Developers behind the “ribbon” hotel at the centre of the regeneration of the St James Centre have been dealt a blow after planning officials urged councillors to reject the scheme.
The landmark proposals go before the planning committee next week, but ahead of the crunch meeting officials have hit out at the project for “damaging” the city’s skyline.
The striking hotel design is seen as key to the wider success of the £850 million Edinburgh St James development in order to attract a five-star hotel operator and high-end retailers to neighbouring new shop units.
But planners insisted the luxury hotel would have an adverse impact on the surrounding listed buildings and harm Edinburgh’s status as a World Heritage Site.
The bold designs for the 12-storey building – which show it clad in distinctive copper-coloured rings, rising to a swirling flourish – have previously been criticised for being “crammed in”.
But tourism industry leaders have voiced strong support for the 204-room hotel, saying the Capital is “in desperate need” of extra luxury accommodation to attract more high-spending visitors.
Planning officials reserved particular criticism for the fact the proposed hotel is wider and taller than was initially planned – with its distinctive spiral rising almost 20 metres further into the sky – arguing it would “damage” the skyline by blocking key views.
Martin Perry, director of development at TH Real Estate, which is behind the project, said he was “disappointed” officials had recommended refusal.

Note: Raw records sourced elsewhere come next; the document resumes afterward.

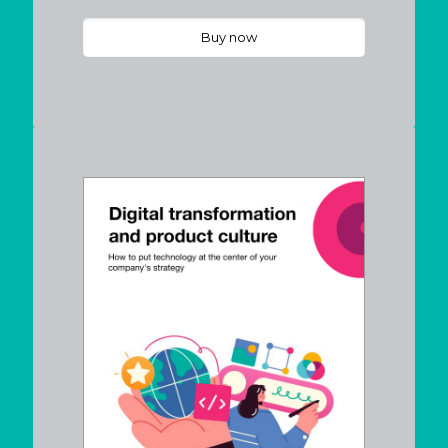
Buy now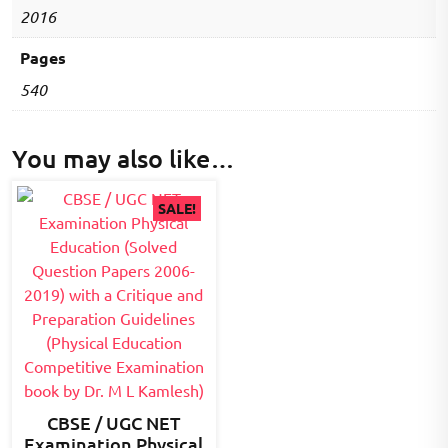
2016
Pages
540
You may also like…
SALE!
CBSE / UGC NET
Examination Physical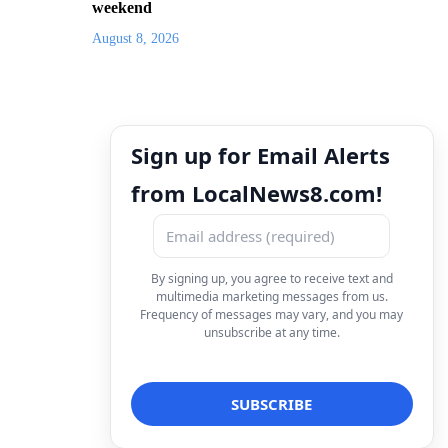
weekend
August 8, 2026
Sign up for Email Alerts
from LocalNews8.com!
By signing up, you agree to receive text and
multimedia marketing messages from us.
Frequency of messages may vary, and you may
unsubscribe at any time.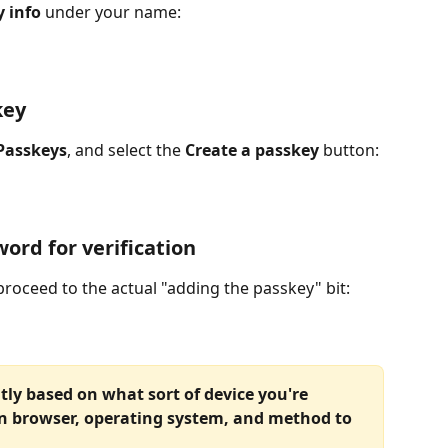
 info
 under your name:
key
Passkeys
, and select the 
Create a passkey
 button:
ord for verification
proceed to the actual "adding the passkey" bit:
tly based on what sort of device you're 
n browser, operating system, and method to 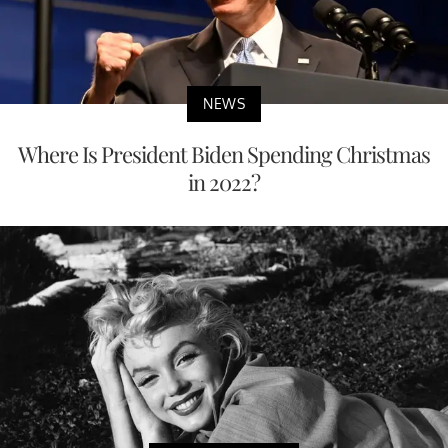
NEWS
Where Is President Biden Spending Christmas
in 2022?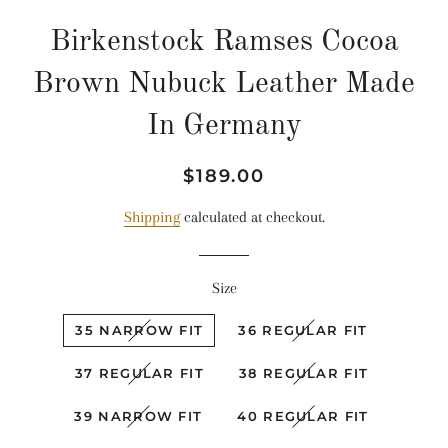
Birkenstock Ramses Cocoa
Brown Nubuck Leather Made
In Germany
Regular
Sale
$189.00
price
price
Shipping
calculated at checkout.
Size
35 NARROW FIT
36 REGULAR FIT
37 REGULAR FIT
38 REGULAR FIT
39 NARROW FIT
40 REGULAR FIT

Questions were also raised over the material coating the hotel’s exterior – bronze coloured stainless steel – with planners voicing fears it could be “too shiny and reflective”.
Mr Perry said: “We believe that Jestico + Whiles’ elegant design fully responds to the original council brief to enhance the city’s skyline and create something never seen in Edinburgh before – unparalleled 360-degree views of the city.”
The upper levels of the hotel design have been amended to include a spectacular public viewing gallery.
In July, city councillors gave the wider St James project the go-ahead despite protests from officials over the use of limestone cladding instead of traditional New Town sandstone.
Marion Williams, director of conservation group the Cockburn Association, said: “I’m delighted the officers agree with our view, but it will be interesting to see if the councillors agree with their officers – which they failed to do when it came to the sandstone issue.”
JESTICO + Whiles, the architect behind the “ribbon” hotel, has designed a number of high-profile hotels in the past – including London’s One Aldwych – and boasts an award-winning reputation.
But its diverse work also spans offices, schools, university buildings and embassies.